From 1c9a414ae3517212da8267c5348e1d599b3ee0d4 Mon Sep 17 00:00:00 2001
From: arrdel <chindahel1@gmail.com>
Date: Fri, 5 Dec 2025 21:29:15 -0500
Subject: [PATCH] Fix meta tensor error when using bitsandbytes quantization
 with device_map

Fixes #12719

When loading transformers models with both bitsandbytes quantization
(via quantization_config) and device_map (especially 'balanced' for
multi-GPU), the combination of low_cpu_mem_usage=True and device_map
causes meta tensors to be used for memory-efficient loading.

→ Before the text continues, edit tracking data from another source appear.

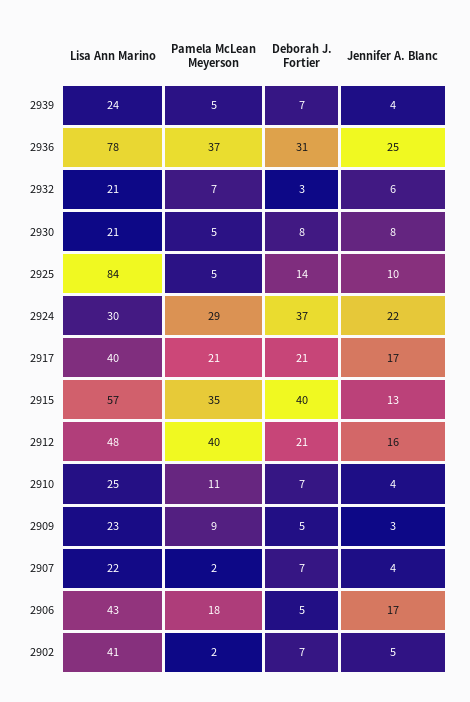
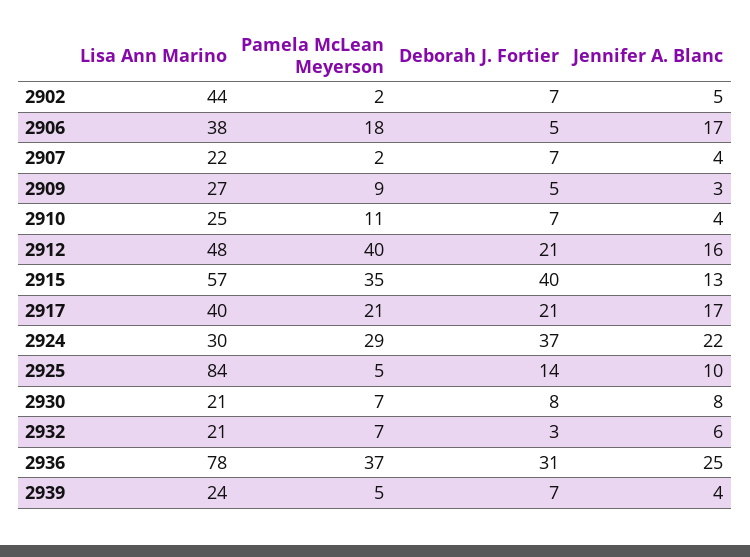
  {
    "Lisa Ann Marino": {
      "2939": 24,
      "2936": 78,
      "2932": 21,
      "2930": 21,
      "2925": 84,
      "2924": 30,
      "2917": 40,
      "2915": 57,
      "2912": 48,
      "2910": 25,
-     "2909": 23,
+     "2909": 27,
      "2907": 22,
-     "2906": 43,
+     "2906": 38,
-     "2902": 41
+     "2902": 44
    },
    "Pamela McLean Meyerson": {
      "2939": 5,
      "2936": 37,
      "2932": 7,
-     "2930": 5,
+     "2930": 7,
      "2925": 5,
      "2924": 29,
      "2917": 21,
      "2915": 35,
      "2912": 40,
      "2910": 11,
      "2909": 9,
      "2907": 2,
      "2906": 18,
      "2902": 2
    },
    "Deborah J. Fortier": {
      "2939": 7,
      "2936": 31,
      "2932": 3,
      "2930": 8,
      "2925": 14,
      "2924": 37,
      "2917": 21,
      "2915": 40,
      "2912": 21,
      "2910": 7,
      "2909": 5,
      "2907": 7,
      "2906": 5,
      "2902": 7
    },
    "Jennifer A. Blanc": {
      "2939": 4,
      "2936": 25,
      "2932": 6,
      "2930": 8,
      "2925": 10,
      "2924": 22,
      "2917": 17,
      "2915": 13,
      "2912": 16,
      "2910": 4,
      "2909": 3,
      "2907": 4,
      "2906": 17,
      "2902": 5
    }
  }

However,
bitsandbytes quantization state objects (containing code and absmax
tensors) cannot be materialized from meta device, resulting in:
'NotImplementedError: Cannot copy out of meta tensor; no data!'

This occurs because:
1. With low_cpu_mem_usage=True and device_map, transformers uses meta
   tensors as placeholders for lazy weight loading
2. During quantization, bitsandbytes creates quantization state with
   meta tensors
3. When accelerate's AlignDevicesHook tries to move parameters to
   target devices, it calls quant_state.to(device)
4. The quantization state's code/absmax tensors are still meta and
   cannot be copied/moved

The fix: Disable low_cpu_mem_usage when loading transformers models
with bitsandbytes quantization (llm_int8, fp4, nf4) and device_map.
This ensures tensors are materialized during loading, not kept as
meta placeholders, allowing quantization state to be properly moved
to target devices.

This allows users to successfully use quantization with device_map
strategies like 'balanced' or 'auto' for multi-GPU inference without
encountering meta tensor errors.
---
 .../pipelines/pipeline_loading_utils.py       | 20 +++++++++++++++++++
 1 file changed, 20 insertions(+)

diff --git a/src/diffusers/pipelines/pipeline_loading_utils.py b/src/diffusers/pipelines/pipeline_loading_utils.py
index 8868e942ce3d..13d69a34eef6 100644
--- a/src/diffusers/pipelines/pipeline_loading_utils.py
+++ b/src/diffusers/pipelines/pipeline_loading_utils.py
@@ -867,6 +867,26 @@ def load_sub_model(
         )
         if model_quant_config is not None:
             loading_kwargs["quantization_config"] = model_quant_config
+            
+            # When using bitsandbytes quantization with device_map on transformers models,
+            # we must disable low_cpu_mem_usage to avoid meta tensors. Meta tensors cannot
+            # be materialized properly when bitsandbytes tries to move quantization state
+            # (which includes tensors like code and absmax) to the target device.
+            # This issue occurs because quantization state is created during model loading
+            # and needs actual tensors, not meta placeholders.
+            # See: https://github.com/huggingface/diffusers/issues/12719
+            if (
+                is_transformers_model
+                and device_map is not None
+                and hasattr(model_quant_config, "quant_method")
+            ):
+                quant_method = getattr(model_quant_config.quant_method, "value", model_quant_config.quant_method)
+                if quant_method in ["llm_int8", "fp4", "nf4"]:  # bitsandbytes quantization methods
+                    loading_kwargs["low_cpu_mem_usage"] = False
+                    logger.info(
+                        f"Disabling low_cpu_mem_usage for {name} because bitsandbytes quantization "
+                        f"with device_map requires materialized tensors, not meta tensors."
+                    )
 
     # check if the module is in a subdirectory
     if dduf_entries: